In a very interesting and detailed blog post, a researcher at Neustar performed analytics on the open source data provided by the New York City Taxi and Limousine Commission logging all trips driven by NYC taxis in 2013. The access to this information can be tremendously useful for city planning to determine traffic patterns, time and seasonal differences in traffic, which roads are used most, that might require more timely maintenance, etc. But, as this researcher highlights, if you correlate this data with other public data, such as a Paparazzi photos of a celebrity getting into a cab during that timeframe, you can discover where that person went, how much the cab ride cost, and even what they tipped. Now to be clear, this is 2013 data, so risks of knowing where someone went almost two years ago is not high, but it highlights the privacy risks of derived data. The author then used the location of certain Gentleman’s Club in a otherwise isolated neighborhood, and tracked all cab rides late-night to early morning from that source to determine the likely homes of the customers. Maybe I was wrong: data from 2 years ago could be dangerous—when a customer’s spouse finds out! Similar to my blog post Is Your Cat Selling you Out, I share this to illustrate how your home could identified by sources you didn’t even consider. The author goes on to discuss the topic of Differential Privacy, which could be a solution to protecting privacy while releasing public data; but that is beyond my comprehension, so I’ll move on to my point.

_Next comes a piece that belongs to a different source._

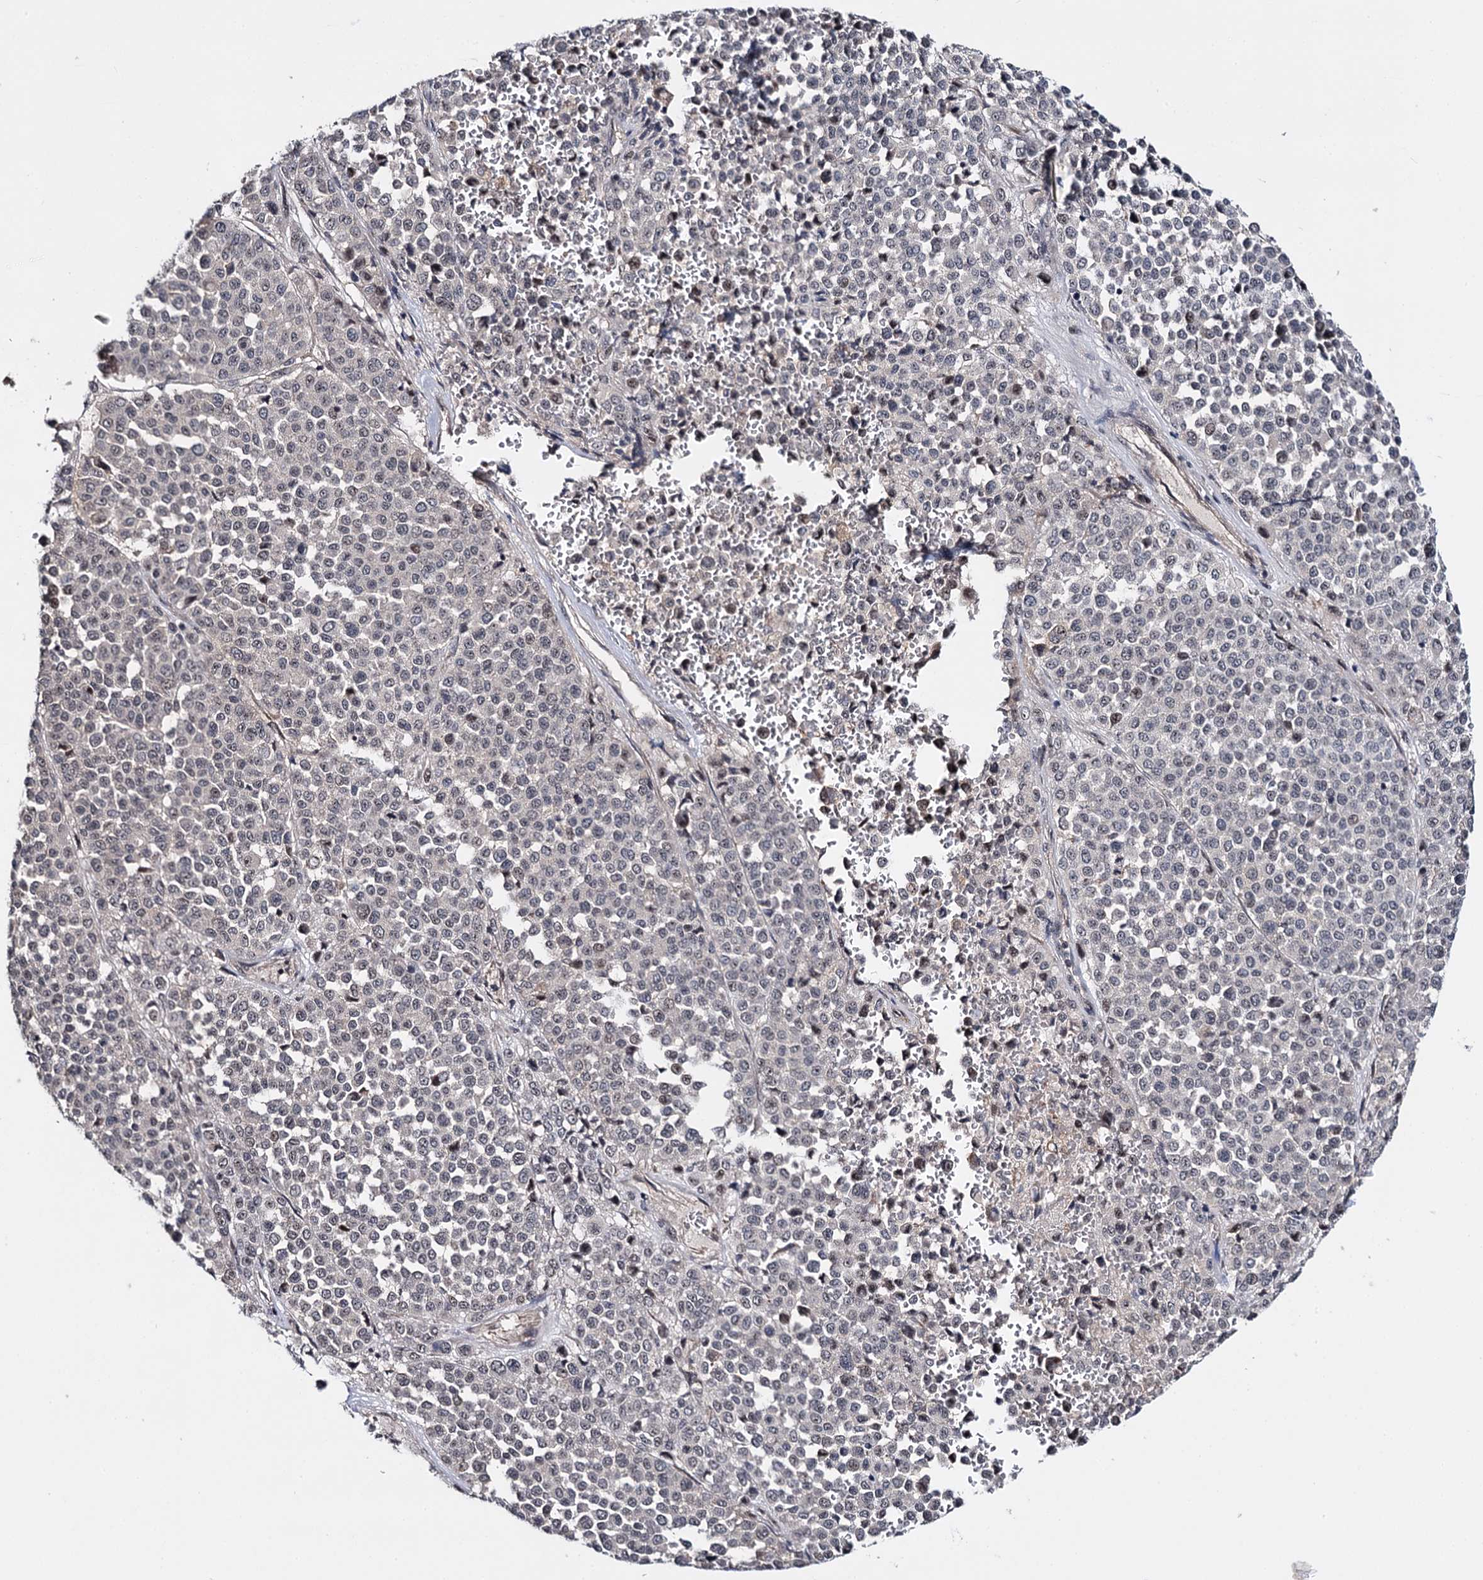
{"staining": {"intensity": "negative", "quantity": "none", "location": "none"}, "tissue": "melanoma", "cell_type": "Tumor cells", "image_type": "cancer", "snomed": [{"axis": "morphology", "description": "Malignant melanoma, Metastatic site"}, {"axis": "topography", "description": "Pancreas"}], "caption": "The histopathology image demonstrates no staining of tumor cells in malignant melanoma (metastatic site).", "gene": "SUPT20H", "patient": {"sex": "female", "age": 30}}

What I find smart about this is the intelligence gathering approach the author conducted. He starts with knowing what questions to ask, what data and where to get the data, to derive the answers. Doing correlation and analytics to get an answer is not a simple automated process—the first time. Once you develop the approach, it can be automated going forward. In Cyber Security, many folks want to buy a SIEM correlation tool, point all their logs to it, and expect it to give them answers to stop intrusions and malware. It’s not that easy; like this author shows, having a set of data is just a starting point, but then one has to figure out WHAT you want to know about the data, and include other data that provides context, relevance and timeliness (if part of question).
One of the trending capabilities in Cyber Security is use of 3rd party threat feeds. These are sources of data of known bad IPs, URLs, and domains that have been identified to be hosting malicious web sites or malware, or the source of a phishing campaign or botnet controller. This data is very useful, if you have a way to ingest it, and apply it to your security process (as well as have a process to respond and remediate). But like the Taxi data, if you just look at it flatly, you only get simple answers, such as chart the longest trips, most expensive cab rides, or most common source of taxi pickups—though interesting, none of which is actionable. This is similar to how folks use SIEM: yes, I can get stats about how many bad things happen, who are most active hosts, what are most common sources of traffic, etc. None of which is actionable. What we need to do is figure out what information is actionable, such as: when is one of my critical boxes talking to a known bad Internet host?; or, when is a known spear phishing actor the source of an otherwise innocuous email sent to my CEO? Start with what answers you want, and then figure out how to ask the question, don’t just let the data tell you.
– Rick Doten, DMI Chief Information Security Officer (CISO)